For all the doubt however that Windows 7 is little more than a service pack 2 for Vista, Windows 7 is still going to be the version of Windows that all XP and Vista users will want, especially given that Windows 7 runs better on existing technology and is even being made to work nicely on netbooks.
Many machines running XP today are more powerful than most netbooks, and if they require any upgrade at all, it would be for memory, thus giving Microsoft its biggest upgrade opportunity in years.
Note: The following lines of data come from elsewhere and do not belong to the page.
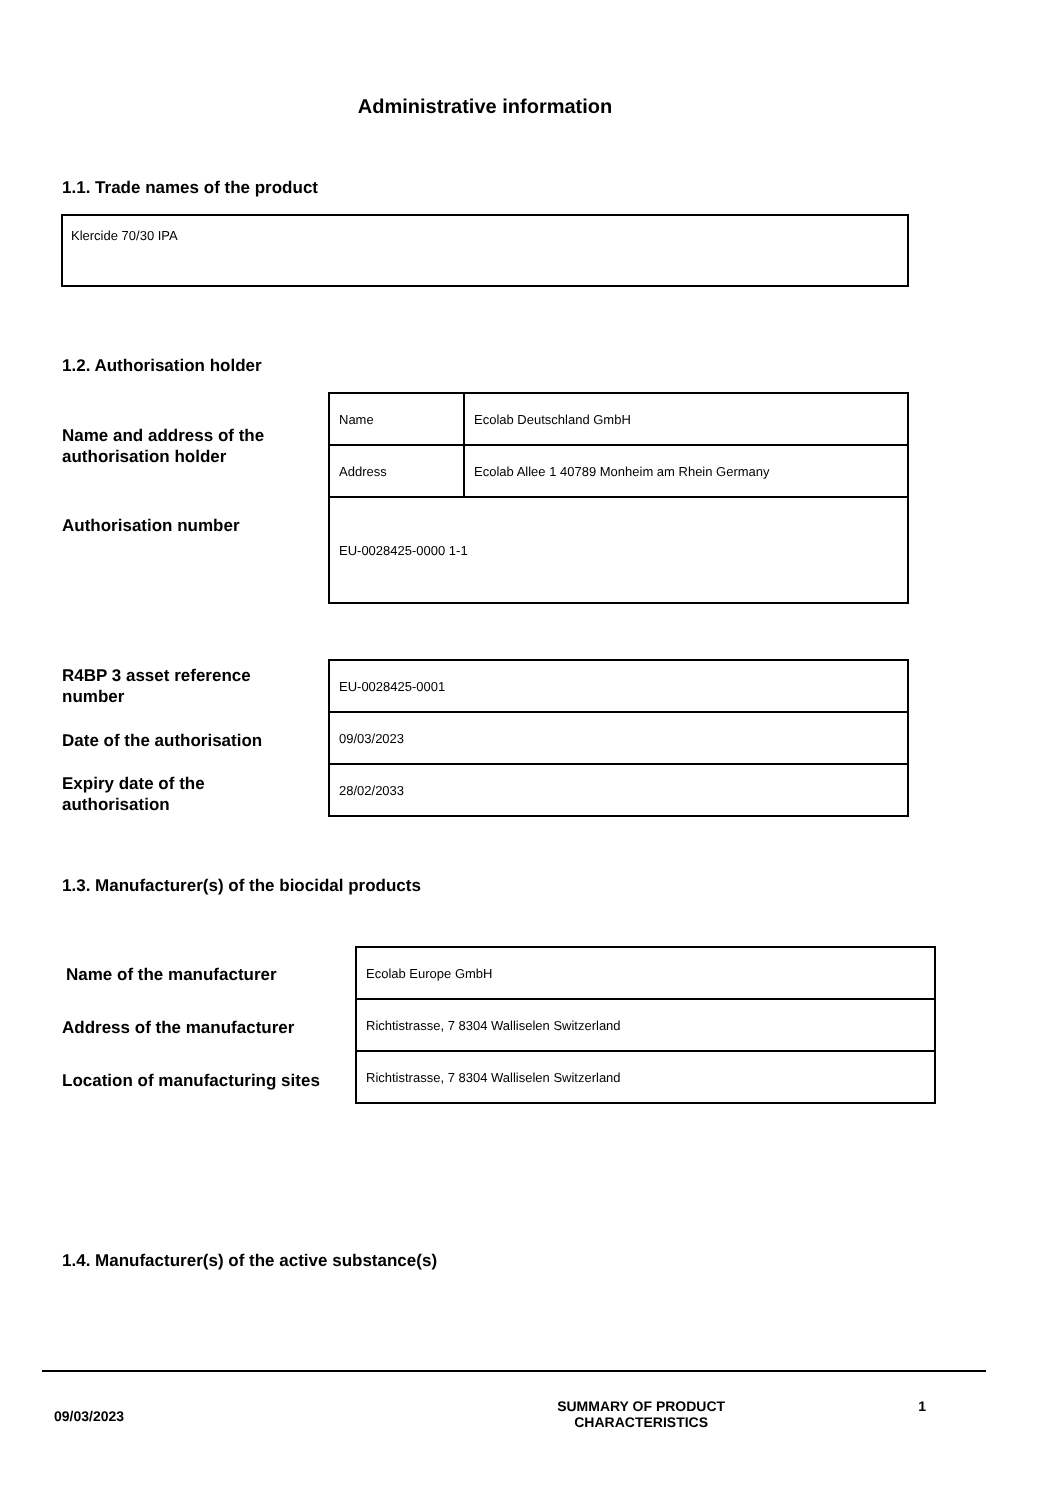Administrative information
1.1. Trade names of the product
Klercide 70/30 IPA
1.2. Authorisation holder
Name and address of the
authorisation holder
Authorisation number
| Name | Ecolab Deutschland GmbH |
| Address | Ecolab Allee 1 40789 Monheim am Rhein Germany |
| EU-0028425-0000 1-1 | |
R4BP 3 asset reference
number
Date of the authorisation
Expiry date of the
authorisation
| EU-0028425-0001 |
| 09/03/2023 |
| 28/02/2033 |
1.3. Manufacturer(s) of the biocidal products
Name of the manufacturer
Address of the manufacturer
Location of manufacturing sites
| Ecolab Europe GmbH |
| Richtistrasse, 7 8304 Walliselen Switzerland |
| Richtistrasse, 7 8304 Walliselen Switzerland |
1.4. Manufacturer(s) of the active substance(s)
09/03/2023 SUMMARY OF PRODUCT
CHARACTERISTICS 1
Let’s hope they price Windows 7 affordably, and even sell 3 and 5 user licenses for home users at REALISTIC prices in store.
Microsoft could really rake in the cash, especially where the competition is more expensive Mac OS X PCs, and free copies of Linux. 2009 really is a marquee year for Microsoft, if they stuff it up it could well be the beginning of the end of Microsoft’s massive dominance.
But alongside the consumer market is the all important business and enterprise market, and given Linux’s much larger market share in the server market (30% +) compared with only 1.04% of consumer desktops, Windows Server 2008 R2 needs to be an even bigger success than Windows Server 2008 currently is.
Luckily for Microsoft, Windows Server 2008 has suffered none of the vicious Vista reviews, instead being an OS that Microsoft users love, with many even using it in “desktop” mode as a kind of “super Vista”.
While this will likely still happen with Server 2008 R2, Windows 7 is shaping up to be a vastly superior consumer version of Windows, so if it does happen, it will likely be less prevalent than it is today.
Microsoft is promising that Windows Server 2008 R2 builds on the existing version, coming with “new virtualisation tools, Web resources, management enhancements, and exciting Windows 7 integration” which will do all the usual things that Microsoft promises companies, such as saving time, reducing costs and “providing a platform for a dynamic and efficiently managed data center.”
And naturally the usual components plus the new virtualisation components are wihing: IIS 7.0, an updated Server Manager and Hyper-V, Windows PowerShell 2.0 and more, with companies already testing the pre-beta version just as the Windows 7 pre-beta is spreading across the Internet like wildfile.